## CONSIGNA 1:
Responde estas preguntas sobre el fragmento:
(a) ¿Qué han reiterado los más altos dirigentes de la cultura cubana?
(b) ¿Qué esfuerzo se considera baldío según el patrón descrito?
(c) ¿Qué se asume sobre la banalización del gusto?
## CONSIGNA 2:
Anota, en el orden en que aparecen en el fragmento, todas las apariciones de la palabra «gusto» junto con la palabra que la precede inmediatamente.
## CONSIGNA 3:
Reproduce sin cambios el pasaje del fragmento comprendido entre «Por otra parte, he» y «del ámbito institucional.», ambos incluidos.

## FRAGMENTO DE PÁGINA:
++++++++++++++++++++

Por otra parte, he escuchado a los más altos dirigentes de la cultura cubana reiterar que no existe la menor intención de prohibir el paquete, sino de experimentar alternativas que eduquen y, en efecto, permitan una plena libertad de elección para escoger las distracciones. Sin embargo, en los foros en que he participado continua primando el fantasma del censor y, sobre todo, el de sospechar a priori de cualquier alternativa cuya promoción provenga del ámbito institucional.
He observado, además, otro patrón más asombroso aún, estrechamente vinculado al que, no sin demagogia paródica, supone que nuestro pueblo está perfectamente capacitado para elegir lo adecuado entre la tupida selva de la banalización comercial: se considera baldío el esfuerzo de educar el gusto de la población, pues, por lógica, cada uno consumirá libremente lo que su gusto pida. He aquí una tautología esencial que está rigiendo ciertas veredas en los foros. Los argumentos, por su parte, usurpan los reclamos de los subalternos para justificar los preceptos de las industrias hegemónicas: quién educa y quién decide qué va por el buen gusto. Se asume así que la banalización del gusto es consustancial al pueblo y que esos sistemas de reproducción de espectáculos de manipulación ideológica de la sensorialidad humana son parte de la necesidad vital del ser. No es asunto sencillo, aunque así lo parezca a muchos ojos. Sin embargo, en este punto se acoplan las ideas de validar como espontáneo el consumo masivo, falsamente espontáneo, y las que a priori desacreditan la institución cultural y su posible gestión.

++++++++++++++++++++

## REGISTROS DE DATOS:

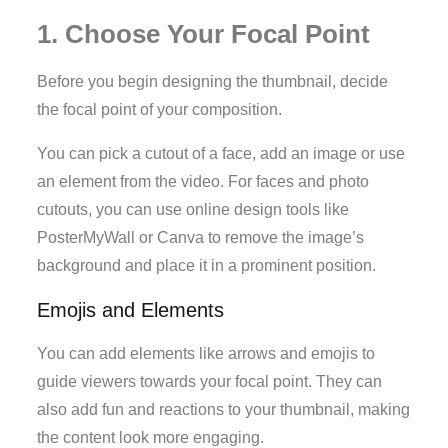
1. Choose Your Focal Point
Before you begin designing the thumbnail, decide
the focal point of your composition.
You can pick a cutout of a face, add an image or use
an element from the video. For faces and photo
cutouts, you can use online design tools like
PosterMyWall or Canva to remove the image’s
background and place it in a prominent position.
Emojis and Elements
You can add elements like arrows and emojis to
guide viewers towards your focal point. They can
also add fun and reactions to your thumbnail, making
the content look more engaging.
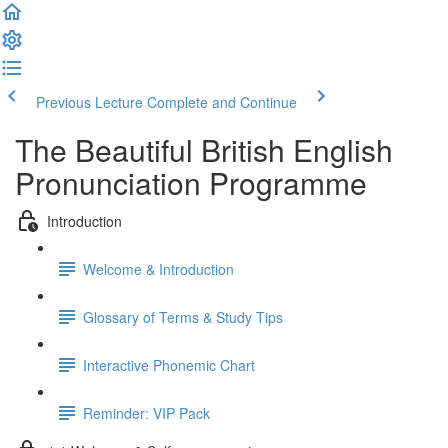
Previous Lecture
Complete and Continue
The Beautiful British English
Pronunciation Programme
Introduction
Welcome & Introduction
Glossary of Terms & Study Tips
Interactive Phonemic Chart
Reminder: VIP Pack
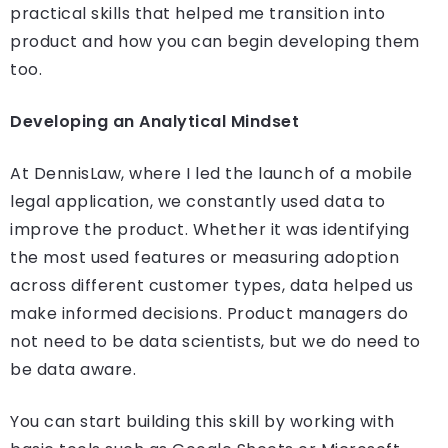
practical skills that helped me transition into
product and how you can begin developing them
too.
Developing an Analytical Mindset
At DennisLaw, where I led the launch of a mobile
legal application, we constantly used data to
improve the product. Whether it was identifying
the most used features or measuring adoption
across different customer types, data helped us
make informed decisions. Product managers do
not need to be data scientists, but we do need to
be data aware.
You can start building this skill by working with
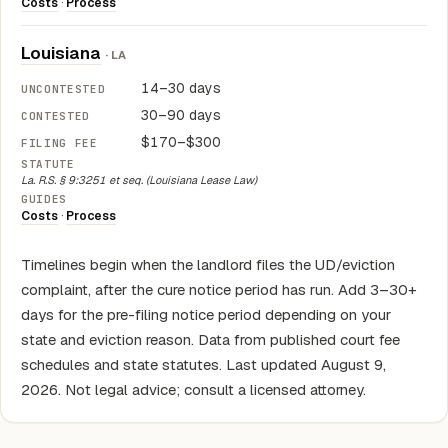
Costs
·
Process
Louisiana
· LA
14–30 days
30–90 days
$170–$300
La. R.S. § 9:3251 et seq. (Louisiana Lease Law)
Costs
·
Process
Timelines begin when the landlord files the UD/eviction
complaint, after the cure notice period has run. Add 3–30+
days for the pre-filing notice period depending on your
state and eviction reason. Data from published court fee
schedules and state statutes. Last updated August 9,
2026. Not legal advice; consult a licensed attorney.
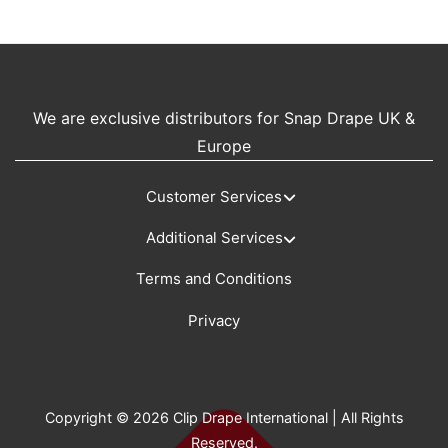
We are exclusive distributors for Snap Drape UK &
Europe
Customer Services
Additional Services
Terms and Conditions
Privacy
Copyright © 2026 Clip Drape International | All Rights
Reserved.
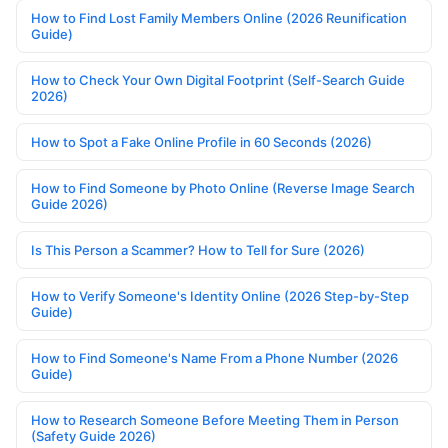
How to Find Lost Family Members Online (2026 Reunification
Guide)
How to Check Your Own Digital Footprint (Self-Search Guide
2026)
How to Spot a Fake Online Profile in 60 Seconds (2026)
How to Find Someone by Photo Online (Reverse Image Search
Guide 2026)
Is This Person a Scammer? How to Tell for Sure (2026)
How to Verify Someone's Identity Online (2026 Step-by-Step
Guide)
How to Find Someone's Name From a Phone Number (2026
Guide)
How to Research Someone Before Meeting Them in Person
(Safety Guide 2026)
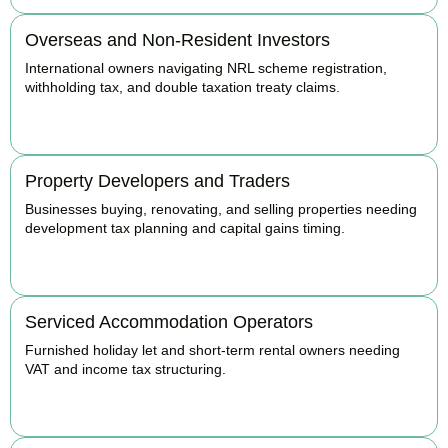
Overseas and Non-Resident Investors
International owners navigating NRL scheme registration,
withholding tax, and double taxation treaty claims.
BOOK APPOINTMENT
Property Developers and Traders
Businesses buying, renovating, and selling properties needing
development tax planning and capital gains timing.
BOOK APPOINTMENT
Serviced Accommodation Operators
Furnished holiday let and short-term rental owners needing
VAT and income tax structuring.
BOOK APPOINTMENT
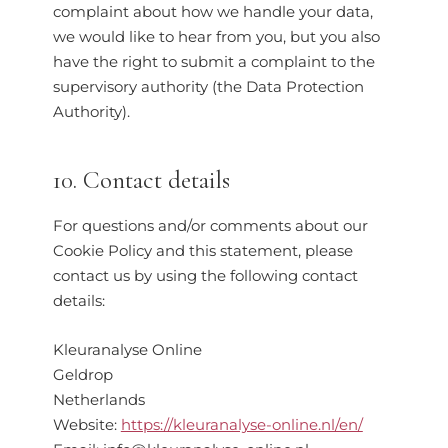
complaint about how we handle your data,
we would like to hear from you, but you also
have the right to submit a complaint to the
supervisory authority (the Data Protection
Authority).
10. Contact details
For questions and/or comments about our
Cookie Policy and this statement, please
contact us by using the following contact
details:
Kleuranalyse Online
Geldrop
Netherlands
Website:
https://kleuranalyse-online.nl/en/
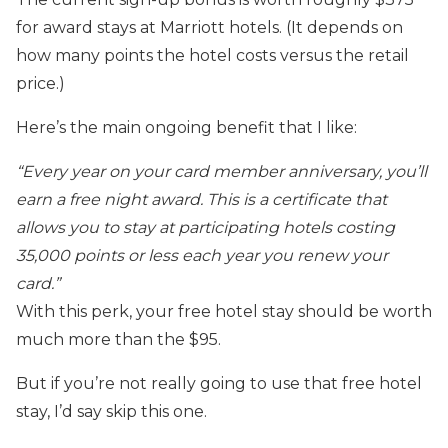
for award stays at Marriott hotels. (It depends on
how many points the hotel costs versus the retail
price.)
Here’s the main ongoing benefit that I like:
“Every year on your card member anniversary, you’ll
earn a free night award. This is a certificate that
allows you to stay at participating hotels costing
35,000 points or less each year you renew your
card.”
With this perk, your free hotel stay should be worth
much more than the $95.
But if you’re not really going to use that free hotel
stay, I’d say skip this one.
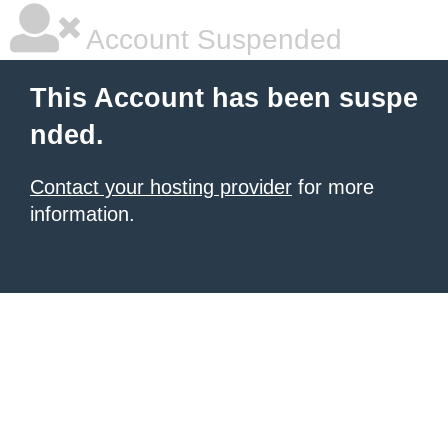
Account Suspended
This Account has been suspe
nded.
Contact your hosting provider
for more
information.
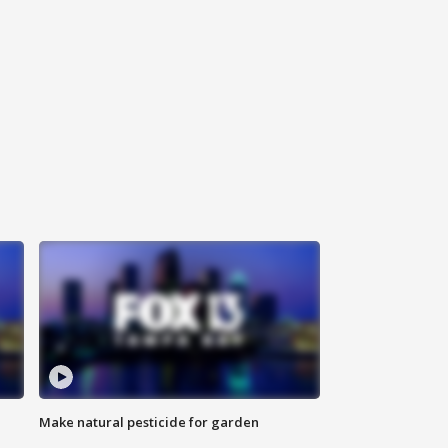
Make natural pesticide for garden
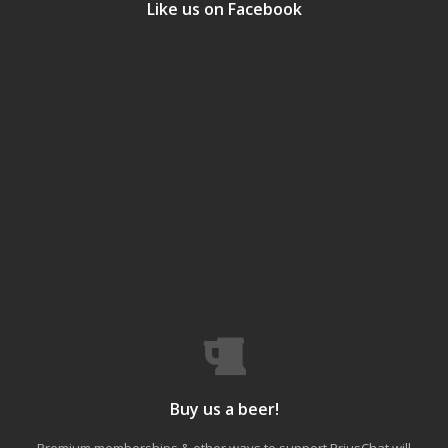
Like us on Facebook
Buy us a beer!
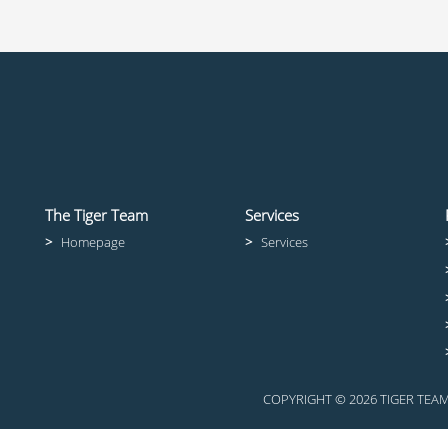
The Tiger Team
Services
>
Homepage
>
Services
COPYRIGHT © 2026 TIGER TE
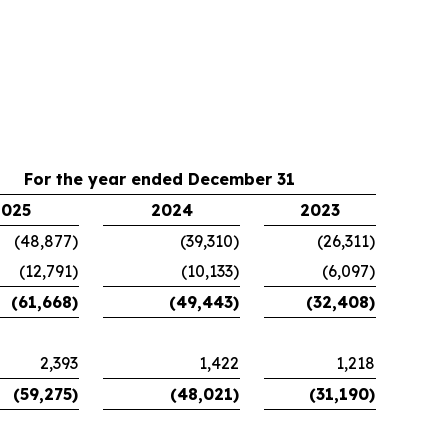
For the year ended December 31
2025
2024
2023
(48,877)
(39,310)
(26,311)
(12,791)
(10,133)
(6,097)
(61,668)
(49,443)
(32,408)
2,393
1,422
1,218
(59,275)
(48,021)
(31,190)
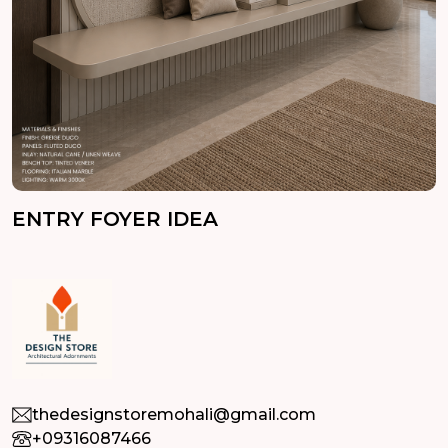
ENTRY FOYER IDEA
thedesignstoremohali@gmail.com
+09316087466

++++++++++++++++++++

## RESPUESTA 1:
(a) Que no existe la menor intención de prohibir el paquete, sino de experimentar alternativas que eduquen y permitan una plena libertad de elección para escoger las distracciones.
(b) El esfuerzo de educar el gusto de la población.
(c) Que es consustancial al pueblo.

## RESPUESTA 2:
el gusto
su gusto
buen gusto
del gusto

## RESPUESTA 3:
Por otra parte, he escuchado a los más altos dirigentes de la cultura cubana reiterar que no existe la menor intención de prohibir el paquete, sino de experimentar alternativas que eduquen y, en efecto, permitan una plena libertad de elección para escoger las distracciones. Sin embargo, en los foros en que he participado continua primando el fantasma del censor y, sobre todo, el de sospechar a priori de cualquier alternativa cuya promoción provenga del ámbito institucional.